WHAT YOU HAVE TO DO>
The string "proposed" appears in some lines of the data. Report how many, with no other words.

(Collected data)
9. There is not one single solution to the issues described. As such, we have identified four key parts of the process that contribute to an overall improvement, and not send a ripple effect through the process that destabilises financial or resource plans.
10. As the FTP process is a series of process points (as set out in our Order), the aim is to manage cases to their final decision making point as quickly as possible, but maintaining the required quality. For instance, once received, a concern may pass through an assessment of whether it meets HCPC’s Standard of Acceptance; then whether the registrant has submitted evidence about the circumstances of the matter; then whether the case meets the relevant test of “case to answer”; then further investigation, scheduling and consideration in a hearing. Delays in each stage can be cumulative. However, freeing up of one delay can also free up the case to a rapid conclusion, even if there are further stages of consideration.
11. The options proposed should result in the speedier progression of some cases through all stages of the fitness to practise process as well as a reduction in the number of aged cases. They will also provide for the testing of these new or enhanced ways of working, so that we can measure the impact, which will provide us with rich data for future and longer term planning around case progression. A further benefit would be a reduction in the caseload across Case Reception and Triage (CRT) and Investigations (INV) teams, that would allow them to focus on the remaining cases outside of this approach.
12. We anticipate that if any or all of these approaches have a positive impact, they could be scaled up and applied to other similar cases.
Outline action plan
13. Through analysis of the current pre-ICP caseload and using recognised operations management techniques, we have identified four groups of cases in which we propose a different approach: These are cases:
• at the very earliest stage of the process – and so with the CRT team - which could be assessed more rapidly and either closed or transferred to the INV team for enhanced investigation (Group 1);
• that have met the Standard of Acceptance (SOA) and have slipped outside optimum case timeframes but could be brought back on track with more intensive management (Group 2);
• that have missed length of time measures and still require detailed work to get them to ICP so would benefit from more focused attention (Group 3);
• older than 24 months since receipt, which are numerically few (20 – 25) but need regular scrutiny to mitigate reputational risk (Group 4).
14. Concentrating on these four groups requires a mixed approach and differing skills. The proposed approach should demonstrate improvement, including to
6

WRITTEN ANSWER>
2